- **TASK BRIEF**:
All lines in the data bearing the string "Брейнрот" should be identified and copied.

- **GIVEN RECORDS**:
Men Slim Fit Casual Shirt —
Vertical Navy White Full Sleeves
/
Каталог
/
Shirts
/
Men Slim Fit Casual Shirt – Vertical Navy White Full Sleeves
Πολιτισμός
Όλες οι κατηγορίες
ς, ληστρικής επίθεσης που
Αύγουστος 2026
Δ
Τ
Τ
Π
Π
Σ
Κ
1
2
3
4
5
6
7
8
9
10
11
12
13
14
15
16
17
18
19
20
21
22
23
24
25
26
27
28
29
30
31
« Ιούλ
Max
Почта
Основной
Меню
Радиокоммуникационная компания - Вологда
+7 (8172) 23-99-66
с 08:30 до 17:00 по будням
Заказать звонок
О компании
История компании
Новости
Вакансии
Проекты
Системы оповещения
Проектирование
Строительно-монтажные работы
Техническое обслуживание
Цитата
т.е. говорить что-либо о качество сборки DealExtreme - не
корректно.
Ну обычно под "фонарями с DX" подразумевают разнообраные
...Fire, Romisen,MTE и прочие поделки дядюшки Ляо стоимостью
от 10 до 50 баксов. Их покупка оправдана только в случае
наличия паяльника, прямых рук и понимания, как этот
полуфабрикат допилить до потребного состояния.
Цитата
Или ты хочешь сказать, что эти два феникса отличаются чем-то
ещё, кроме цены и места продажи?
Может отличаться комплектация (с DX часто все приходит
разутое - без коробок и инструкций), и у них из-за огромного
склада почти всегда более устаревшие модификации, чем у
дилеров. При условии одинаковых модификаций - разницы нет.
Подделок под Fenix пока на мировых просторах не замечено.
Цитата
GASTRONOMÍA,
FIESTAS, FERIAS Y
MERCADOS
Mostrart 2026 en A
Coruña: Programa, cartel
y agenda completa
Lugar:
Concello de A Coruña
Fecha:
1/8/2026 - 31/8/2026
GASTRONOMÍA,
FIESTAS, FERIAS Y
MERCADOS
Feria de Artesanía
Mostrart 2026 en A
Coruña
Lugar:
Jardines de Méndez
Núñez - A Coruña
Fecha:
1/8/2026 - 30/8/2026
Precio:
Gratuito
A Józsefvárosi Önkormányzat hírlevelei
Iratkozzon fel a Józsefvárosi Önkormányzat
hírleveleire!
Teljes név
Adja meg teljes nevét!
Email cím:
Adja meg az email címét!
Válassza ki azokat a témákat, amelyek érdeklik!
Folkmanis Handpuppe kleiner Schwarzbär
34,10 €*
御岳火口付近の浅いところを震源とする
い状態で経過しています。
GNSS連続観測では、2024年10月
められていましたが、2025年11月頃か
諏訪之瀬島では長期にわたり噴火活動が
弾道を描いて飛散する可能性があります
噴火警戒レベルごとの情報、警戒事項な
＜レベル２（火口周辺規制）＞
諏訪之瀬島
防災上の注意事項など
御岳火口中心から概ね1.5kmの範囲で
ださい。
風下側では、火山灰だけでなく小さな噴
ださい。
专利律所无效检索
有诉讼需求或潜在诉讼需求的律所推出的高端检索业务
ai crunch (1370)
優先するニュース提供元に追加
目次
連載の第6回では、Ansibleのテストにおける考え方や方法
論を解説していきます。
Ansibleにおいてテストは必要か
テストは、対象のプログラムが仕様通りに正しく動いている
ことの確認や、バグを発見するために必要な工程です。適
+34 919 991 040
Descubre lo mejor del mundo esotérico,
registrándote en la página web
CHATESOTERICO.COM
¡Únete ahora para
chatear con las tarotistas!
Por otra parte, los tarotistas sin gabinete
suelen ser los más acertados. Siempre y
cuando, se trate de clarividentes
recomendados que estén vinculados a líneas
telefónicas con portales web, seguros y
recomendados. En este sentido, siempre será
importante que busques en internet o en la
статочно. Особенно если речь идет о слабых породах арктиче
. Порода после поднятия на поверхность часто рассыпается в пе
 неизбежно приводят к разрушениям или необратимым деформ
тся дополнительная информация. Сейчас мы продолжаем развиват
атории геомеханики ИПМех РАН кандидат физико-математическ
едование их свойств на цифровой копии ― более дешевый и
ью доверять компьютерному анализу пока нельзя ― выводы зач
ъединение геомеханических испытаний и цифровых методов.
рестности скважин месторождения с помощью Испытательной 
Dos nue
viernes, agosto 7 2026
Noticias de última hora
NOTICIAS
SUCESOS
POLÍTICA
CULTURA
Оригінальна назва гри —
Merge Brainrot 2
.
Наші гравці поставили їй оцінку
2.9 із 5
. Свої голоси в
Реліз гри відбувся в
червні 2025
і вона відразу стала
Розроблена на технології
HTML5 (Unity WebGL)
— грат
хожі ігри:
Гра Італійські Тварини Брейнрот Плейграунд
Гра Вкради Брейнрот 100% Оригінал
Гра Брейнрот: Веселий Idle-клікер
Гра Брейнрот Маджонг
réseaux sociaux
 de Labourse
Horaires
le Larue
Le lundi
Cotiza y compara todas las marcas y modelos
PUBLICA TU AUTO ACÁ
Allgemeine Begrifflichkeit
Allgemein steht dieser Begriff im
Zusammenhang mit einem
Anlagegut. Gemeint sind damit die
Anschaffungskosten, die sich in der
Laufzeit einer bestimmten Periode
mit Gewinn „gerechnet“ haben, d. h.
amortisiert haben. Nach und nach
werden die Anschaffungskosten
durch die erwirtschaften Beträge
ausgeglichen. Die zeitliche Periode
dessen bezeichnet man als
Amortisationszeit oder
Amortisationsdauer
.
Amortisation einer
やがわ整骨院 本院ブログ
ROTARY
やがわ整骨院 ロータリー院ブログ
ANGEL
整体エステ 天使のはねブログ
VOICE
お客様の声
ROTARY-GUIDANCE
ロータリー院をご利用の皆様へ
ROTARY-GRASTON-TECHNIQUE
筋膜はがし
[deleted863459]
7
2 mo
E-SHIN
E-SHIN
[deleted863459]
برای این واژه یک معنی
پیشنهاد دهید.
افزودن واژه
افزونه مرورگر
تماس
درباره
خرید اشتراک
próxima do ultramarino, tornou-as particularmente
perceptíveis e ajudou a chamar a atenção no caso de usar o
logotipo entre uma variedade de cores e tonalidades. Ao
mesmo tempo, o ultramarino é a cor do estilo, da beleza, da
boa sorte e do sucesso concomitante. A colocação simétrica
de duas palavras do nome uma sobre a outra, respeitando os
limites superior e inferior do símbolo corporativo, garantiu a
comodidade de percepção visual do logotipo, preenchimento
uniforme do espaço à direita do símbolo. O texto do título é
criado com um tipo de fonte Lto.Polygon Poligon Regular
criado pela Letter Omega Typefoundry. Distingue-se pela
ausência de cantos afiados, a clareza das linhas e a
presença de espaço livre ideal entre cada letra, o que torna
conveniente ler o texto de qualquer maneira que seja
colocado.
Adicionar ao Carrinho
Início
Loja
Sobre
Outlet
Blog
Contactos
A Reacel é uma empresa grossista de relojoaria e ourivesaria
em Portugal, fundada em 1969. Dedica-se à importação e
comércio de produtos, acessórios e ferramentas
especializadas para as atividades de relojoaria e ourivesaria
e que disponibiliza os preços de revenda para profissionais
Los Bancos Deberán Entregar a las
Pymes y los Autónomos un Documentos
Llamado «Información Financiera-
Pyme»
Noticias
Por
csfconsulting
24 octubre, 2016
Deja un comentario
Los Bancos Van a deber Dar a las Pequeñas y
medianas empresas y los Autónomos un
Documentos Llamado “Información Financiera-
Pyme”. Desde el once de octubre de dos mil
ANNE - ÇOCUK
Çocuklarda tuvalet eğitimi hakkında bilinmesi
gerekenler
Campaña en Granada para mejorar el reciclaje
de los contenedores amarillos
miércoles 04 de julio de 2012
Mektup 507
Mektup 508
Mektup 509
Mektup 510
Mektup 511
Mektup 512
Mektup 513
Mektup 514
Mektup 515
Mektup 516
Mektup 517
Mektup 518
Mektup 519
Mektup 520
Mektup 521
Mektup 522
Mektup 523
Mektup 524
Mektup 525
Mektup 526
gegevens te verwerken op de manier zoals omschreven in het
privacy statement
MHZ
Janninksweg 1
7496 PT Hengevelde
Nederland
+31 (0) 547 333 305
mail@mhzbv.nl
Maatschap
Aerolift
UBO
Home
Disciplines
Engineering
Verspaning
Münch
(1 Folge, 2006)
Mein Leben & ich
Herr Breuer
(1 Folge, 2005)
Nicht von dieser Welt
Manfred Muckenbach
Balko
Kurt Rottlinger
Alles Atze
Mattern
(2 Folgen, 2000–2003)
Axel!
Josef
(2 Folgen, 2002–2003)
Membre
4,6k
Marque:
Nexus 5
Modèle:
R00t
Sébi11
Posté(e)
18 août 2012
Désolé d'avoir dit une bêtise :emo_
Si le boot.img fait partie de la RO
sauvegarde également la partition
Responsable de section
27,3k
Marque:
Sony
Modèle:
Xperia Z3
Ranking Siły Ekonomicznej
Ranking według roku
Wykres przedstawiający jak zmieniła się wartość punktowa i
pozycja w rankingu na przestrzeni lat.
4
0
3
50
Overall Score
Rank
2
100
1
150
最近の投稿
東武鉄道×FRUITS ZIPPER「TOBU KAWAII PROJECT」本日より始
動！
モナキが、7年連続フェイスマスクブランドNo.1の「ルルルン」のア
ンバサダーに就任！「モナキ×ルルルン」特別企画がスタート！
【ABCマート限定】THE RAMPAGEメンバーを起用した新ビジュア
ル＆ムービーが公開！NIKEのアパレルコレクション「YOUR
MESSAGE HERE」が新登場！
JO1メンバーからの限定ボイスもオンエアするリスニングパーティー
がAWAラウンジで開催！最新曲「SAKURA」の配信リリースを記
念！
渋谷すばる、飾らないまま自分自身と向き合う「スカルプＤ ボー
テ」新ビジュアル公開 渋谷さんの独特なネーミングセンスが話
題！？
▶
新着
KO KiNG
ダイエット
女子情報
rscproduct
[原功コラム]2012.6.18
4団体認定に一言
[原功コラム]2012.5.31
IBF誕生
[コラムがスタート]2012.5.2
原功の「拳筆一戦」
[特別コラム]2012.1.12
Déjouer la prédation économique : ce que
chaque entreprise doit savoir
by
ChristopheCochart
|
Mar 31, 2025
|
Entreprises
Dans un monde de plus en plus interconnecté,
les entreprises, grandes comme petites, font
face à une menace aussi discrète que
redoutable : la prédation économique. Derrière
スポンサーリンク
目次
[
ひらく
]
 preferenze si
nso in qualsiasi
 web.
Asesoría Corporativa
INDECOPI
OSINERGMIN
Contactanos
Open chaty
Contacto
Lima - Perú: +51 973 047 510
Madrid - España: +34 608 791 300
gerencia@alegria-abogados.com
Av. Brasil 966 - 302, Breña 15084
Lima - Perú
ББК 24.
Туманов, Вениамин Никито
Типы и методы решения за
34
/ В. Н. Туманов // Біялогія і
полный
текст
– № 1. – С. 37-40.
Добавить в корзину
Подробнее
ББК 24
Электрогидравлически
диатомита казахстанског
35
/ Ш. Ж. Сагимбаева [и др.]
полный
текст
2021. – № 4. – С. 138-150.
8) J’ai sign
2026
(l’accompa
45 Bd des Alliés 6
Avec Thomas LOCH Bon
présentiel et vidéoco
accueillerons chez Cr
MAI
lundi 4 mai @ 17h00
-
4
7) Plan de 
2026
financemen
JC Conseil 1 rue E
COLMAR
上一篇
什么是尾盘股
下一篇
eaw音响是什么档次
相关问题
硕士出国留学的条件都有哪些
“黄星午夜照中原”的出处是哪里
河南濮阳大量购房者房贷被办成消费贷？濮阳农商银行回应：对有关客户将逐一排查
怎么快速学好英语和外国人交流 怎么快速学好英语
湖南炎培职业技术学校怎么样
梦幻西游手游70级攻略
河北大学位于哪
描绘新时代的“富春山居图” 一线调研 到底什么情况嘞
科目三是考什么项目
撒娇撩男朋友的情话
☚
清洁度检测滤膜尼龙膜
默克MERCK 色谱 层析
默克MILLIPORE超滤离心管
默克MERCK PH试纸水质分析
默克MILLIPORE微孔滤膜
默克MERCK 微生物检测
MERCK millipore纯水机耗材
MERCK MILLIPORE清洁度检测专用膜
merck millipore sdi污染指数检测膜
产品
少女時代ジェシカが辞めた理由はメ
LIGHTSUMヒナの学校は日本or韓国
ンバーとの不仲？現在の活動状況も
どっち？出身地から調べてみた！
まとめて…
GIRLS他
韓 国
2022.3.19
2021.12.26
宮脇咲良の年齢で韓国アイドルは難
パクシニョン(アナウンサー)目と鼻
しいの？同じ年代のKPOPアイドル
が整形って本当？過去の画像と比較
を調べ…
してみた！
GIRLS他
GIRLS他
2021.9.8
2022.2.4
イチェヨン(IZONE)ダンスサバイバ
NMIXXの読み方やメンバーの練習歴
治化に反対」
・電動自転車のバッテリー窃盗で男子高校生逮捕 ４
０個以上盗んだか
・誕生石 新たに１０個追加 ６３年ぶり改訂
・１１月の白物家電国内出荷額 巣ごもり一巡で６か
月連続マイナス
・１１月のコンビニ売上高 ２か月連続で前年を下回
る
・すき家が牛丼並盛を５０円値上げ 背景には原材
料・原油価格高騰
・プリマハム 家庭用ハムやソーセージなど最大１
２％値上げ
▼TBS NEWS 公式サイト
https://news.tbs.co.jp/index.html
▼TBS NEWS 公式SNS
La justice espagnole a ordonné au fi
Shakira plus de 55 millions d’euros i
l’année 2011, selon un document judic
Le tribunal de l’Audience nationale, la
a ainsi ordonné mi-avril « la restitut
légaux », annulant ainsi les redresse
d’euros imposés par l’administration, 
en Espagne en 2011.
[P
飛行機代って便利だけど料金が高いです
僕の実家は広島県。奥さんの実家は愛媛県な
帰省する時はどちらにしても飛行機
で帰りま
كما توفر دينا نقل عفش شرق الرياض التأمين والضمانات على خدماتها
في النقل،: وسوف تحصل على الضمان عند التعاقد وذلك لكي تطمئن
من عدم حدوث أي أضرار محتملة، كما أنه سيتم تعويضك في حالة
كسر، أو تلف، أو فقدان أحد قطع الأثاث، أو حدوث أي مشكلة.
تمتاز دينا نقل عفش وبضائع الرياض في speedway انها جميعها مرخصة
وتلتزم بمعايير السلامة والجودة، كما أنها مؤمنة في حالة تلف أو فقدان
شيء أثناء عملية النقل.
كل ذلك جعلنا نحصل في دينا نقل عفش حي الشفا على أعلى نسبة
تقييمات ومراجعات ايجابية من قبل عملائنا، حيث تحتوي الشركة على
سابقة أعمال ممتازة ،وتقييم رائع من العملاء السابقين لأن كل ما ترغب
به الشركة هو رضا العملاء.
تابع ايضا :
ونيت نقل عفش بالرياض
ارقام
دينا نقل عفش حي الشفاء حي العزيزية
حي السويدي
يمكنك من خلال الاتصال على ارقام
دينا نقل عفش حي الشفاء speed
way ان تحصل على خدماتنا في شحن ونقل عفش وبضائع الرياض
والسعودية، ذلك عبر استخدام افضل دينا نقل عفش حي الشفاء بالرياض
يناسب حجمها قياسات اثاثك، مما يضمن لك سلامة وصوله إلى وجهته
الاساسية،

- **RESULT BELOW**:
Гра Італійські Тварини Брейнрот Плейграунд
Гра Вкради Брейнрот 100% Оригінал
Гра Брейнрот: Веселий Idle-клікер
Гра Брейнрот Маджонг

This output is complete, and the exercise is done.